InsightEdge Data Modeling


This section describes how to define the Data Grid model.

Class Annotations

The Data Grid native modeling is designed for Java POJO classes. In order to use Scala case classes with the grid, do the following:

  • Annotate each property in the case class with scala.beans.BeanProperty (instructs the compiler to generate a bean-compatible getter and setter).
  • Mark each property as var.
  • Add a no-args constructor with default values.
See also:

There is partial support for immutable case classes in the data grid. For more information, refer to Constructor Based Properties.

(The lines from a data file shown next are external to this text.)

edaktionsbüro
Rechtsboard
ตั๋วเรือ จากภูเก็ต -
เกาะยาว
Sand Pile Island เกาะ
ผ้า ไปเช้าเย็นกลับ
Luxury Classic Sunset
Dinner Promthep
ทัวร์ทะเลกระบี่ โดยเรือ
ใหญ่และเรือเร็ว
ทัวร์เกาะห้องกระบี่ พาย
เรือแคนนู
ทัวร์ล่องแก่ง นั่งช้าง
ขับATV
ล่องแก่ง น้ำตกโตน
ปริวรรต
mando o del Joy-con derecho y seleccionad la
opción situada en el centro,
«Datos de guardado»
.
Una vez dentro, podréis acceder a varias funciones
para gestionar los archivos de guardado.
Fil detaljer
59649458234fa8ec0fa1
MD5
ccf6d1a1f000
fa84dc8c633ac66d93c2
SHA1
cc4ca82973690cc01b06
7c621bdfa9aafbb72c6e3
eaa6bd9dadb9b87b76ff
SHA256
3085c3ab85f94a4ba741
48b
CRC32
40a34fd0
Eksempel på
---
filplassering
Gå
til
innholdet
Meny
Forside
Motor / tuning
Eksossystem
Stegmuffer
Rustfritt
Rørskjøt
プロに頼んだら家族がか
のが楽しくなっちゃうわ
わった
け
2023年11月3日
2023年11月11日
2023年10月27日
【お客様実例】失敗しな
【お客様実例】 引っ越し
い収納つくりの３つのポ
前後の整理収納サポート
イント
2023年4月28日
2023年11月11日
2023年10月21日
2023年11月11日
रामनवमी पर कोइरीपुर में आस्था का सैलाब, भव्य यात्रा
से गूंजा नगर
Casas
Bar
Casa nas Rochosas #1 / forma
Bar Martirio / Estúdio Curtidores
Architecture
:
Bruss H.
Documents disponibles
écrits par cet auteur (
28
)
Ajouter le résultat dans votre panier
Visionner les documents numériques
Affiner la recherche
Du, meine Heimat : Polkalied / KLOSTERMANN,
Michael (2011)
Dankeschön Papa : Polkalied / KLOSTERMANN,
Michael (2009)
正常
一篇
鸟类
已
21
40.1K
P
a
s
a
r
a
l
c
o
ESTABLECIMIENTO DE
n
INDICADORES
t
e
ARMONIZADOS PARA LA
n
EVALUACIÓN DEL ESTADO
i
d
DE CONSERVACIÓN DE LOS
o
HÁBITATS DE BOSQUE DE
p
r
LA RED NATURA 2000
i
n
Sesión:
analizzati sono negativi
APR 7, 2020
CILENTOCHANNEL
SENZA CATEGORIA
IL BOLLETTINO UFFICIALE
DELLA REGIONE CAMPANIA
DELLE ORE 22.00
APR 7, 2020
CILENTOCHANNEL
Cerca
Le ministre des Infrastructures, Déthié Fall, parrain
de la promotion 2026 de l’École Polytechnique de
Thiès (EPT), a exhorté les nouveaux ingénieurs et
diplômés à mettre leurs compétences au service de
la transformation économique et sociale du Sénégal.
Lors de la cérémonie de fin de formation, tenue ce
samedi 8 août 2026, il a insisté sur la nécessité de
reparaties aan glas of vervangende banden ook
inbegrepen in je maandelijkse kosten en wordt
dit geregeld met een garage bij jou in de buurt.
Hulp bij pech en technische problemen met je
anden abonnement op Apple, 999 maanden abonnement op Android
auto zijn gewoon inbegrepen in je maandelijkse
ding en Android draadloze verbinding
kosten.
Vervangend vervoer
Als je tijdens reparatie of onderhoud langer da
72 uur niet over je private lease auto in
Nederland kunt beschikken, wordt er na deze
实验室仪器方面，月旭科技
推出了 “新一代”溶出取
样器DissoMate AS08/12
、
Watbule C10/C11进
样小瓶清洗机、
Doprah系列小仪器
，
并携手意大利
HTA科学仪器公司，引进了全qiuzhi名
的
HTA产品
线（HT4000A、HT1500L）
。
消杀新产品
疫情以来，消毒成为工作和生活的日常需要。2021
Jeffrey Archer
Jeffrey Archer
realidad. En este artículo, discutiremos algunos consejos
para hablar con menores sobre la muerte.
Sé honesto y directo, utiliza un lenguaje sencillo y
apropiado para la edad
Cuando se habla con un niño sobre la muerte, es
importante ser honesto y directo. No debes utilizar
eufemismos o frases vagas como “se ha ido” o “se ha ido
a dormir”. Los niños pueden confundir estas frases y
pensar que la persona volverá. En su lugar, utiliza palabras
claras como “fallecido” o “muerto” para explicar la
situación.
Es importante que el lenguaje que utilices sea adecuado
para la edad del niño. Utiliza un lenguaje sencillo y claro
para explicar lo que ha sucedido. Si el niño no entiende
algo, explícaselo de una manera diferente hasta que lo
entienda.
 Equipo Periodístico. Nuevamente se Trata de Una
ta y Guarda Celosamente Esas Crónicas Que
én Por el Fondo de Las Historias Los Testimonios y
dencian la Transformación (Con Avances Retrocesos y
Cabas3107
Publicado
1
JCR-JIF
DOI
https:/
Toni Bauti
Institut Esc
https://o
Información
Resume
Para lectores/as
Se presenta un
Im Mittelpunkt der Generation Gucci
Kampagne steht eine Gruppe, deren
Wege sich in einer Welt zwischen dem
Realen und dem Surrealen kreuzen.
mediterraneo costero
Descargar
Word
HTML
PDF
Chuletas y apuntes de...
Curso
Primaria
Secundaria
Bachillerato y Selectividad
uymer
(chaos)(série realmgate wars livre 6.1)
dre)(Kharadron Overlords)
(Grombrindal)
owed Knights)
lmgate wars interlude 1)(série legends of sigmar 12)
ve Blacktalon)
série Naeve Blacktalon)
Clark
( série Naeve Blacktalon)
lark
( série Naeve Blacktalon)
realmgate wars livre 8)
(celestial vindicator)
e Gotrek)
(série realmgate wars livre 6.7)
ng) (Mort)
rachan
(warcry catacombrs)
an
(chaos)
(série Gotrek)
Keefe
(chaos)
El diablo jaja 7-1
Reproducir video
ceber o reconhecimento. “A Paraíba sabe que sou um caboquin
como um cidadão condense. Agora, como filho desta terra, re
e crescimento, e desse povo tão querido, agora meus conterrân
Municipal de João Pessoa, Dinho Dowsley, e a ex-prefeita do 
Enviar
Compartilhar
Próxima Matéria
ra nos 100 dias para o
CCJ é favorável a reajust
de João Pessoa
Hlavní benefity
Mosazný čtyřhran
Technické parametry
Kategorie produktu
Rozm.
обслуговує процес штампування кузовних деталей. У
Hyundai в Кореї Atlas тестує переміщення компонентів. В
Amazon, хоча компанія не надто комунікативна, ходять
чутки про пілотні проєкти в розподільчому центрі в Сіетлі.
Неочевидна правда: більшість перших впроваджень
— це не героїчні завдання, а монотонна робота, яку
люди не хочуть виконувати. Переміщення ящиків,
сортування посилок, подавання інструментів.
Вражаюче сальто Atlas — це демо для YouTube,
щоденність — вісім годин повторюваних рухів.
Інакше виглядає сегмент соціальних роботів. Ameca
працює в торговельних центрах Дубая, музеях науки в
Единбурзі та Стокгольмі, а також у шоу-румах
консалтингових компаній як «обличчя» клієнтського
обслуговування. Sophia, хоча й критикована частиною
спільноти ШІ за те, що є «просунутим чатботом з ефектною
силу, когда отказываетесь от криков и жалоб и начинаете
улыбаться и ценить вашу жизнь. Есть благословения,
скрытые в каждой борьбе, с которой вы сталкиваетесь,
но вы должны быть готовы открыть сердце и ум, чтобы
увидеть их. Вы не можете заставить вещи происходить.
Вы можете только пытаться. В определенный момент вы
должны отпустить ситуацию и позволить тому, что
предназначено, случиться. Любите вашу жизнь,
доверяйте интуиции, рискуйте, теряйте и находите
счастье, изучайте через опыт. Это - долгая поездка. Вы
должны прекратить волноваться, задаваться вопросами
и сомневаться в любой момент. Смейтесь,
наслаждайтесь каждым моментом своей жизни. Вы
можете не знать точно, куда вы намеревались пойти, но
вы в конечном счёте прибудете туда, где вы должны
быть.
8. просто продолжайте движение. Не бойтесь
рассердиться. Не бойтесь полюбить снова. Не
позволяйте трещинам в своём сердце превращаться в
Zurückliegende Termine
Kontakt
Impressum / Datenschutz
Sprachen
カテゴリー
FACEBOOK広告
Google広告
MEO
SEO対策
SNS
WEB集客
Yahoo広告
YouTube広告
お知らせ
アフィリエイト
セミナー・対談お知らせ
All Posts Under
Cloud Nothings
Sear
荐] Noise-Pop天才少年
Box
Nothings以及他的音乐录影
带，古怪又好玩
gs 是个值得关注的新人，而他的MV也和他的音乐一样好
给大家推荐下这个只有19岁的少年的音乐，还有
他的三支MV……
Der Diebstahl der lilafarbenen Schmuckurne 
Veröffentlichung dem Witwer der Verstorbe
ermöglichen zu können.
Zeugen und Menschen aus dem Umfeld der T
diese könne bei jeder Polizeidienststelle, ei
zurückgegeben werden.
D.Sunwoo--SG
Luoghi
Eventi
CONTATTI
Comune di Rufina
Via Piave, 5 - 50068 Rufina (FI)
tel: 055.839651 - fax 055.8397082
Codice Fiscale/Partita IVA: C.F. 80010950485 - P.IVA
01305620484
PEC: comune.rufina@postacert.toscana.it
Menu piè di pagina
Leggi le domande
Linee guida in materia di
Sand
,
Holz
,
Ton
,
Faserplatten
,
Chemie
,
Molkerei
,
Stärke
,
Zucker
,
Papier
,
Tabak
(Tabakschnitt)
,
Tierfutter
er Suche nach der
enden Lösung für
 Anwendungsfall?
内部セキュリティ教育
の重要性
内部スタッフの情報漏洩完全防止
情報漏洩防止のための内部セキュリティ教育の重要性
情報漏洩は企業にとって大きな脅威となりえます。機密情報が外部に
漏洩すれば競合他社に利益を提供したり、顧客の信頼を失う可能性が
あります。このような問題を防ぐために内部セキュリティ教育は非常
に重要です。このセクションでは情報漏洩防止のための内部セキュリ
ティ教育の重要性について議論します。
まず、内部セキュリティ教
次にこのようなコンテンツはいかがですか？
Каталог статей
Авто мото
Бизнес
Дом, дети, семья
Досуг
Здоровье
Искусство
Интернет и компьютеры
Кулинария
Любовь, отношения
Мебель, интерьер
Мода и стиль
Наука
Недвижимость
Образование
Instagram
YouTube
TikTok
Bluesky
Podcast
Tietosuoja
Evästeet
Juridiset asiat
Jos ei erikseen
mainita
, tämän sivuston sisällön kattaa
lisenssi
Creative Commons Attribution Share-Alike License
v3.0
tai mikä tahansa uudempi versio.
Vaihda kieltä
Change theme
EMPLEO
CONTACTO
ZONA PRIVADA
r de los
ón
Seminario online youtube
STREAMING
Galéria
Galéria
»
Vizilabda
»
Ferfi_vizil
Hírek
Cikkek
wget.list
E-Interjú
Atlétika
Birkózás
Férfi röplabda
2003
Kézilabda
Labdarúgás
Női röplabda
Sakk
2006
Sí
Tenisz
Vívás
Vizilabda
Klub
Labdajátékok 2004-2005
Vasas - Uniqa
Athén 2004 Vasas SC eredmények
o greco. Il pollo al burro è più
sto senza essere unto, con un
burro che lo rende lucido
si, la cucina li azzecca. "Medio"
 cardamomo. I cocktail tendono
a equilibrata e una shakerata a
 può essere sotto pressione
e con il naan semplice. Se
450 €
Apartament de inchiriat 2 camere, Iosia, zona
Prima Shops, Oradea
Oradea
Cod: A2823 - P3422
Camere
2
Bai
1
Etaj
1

In addition, you can use data-grid specific annotations from org.insightedge.scala.annotation to enhance your data model. @SpaceId is mandatory, the rest is optional.

Here is an example of Product class:

import org.insightedge.scala.annotation._
import scala.beans.{BeanProperty, BooleanBeanProperty}

case class Product(
   @BeanProperty @SpaceId var id: Long,
   @BeanProperty var description: String,
   @BeanProperty var quantity: Int
) {
   def this() = this(-1, null, -1)
}
Annotations and Shell

The Spark shell does not support defining annotations on your class model. Instead, pre-compile and import your model classes, or use the Zeppelin Web Notebook instead of the shell.

Autogenerate ID

If you want to increment the id property automatically when saving to the data grid, use @SpaceId(autoGenerate = true) (only for String fields).

Indexing

You can improve the speed of data filtering and retrieval operations by indexing relevant fields with the @SpaceIndex annotation.

See also:

For more information, refer to Indexing.


Controlling Spark Partitions

By default there is a one-to-one mapping between Spark and Data Grid partitions. If you want your RDD or DataFrame to have more partitions than Data Grid, you have to mixin org.insightedge.spark.model.BucketedGridModel trait into your class. The BucketedGridModel.metaBucketId property should be uniformly distributed between 0 and 128.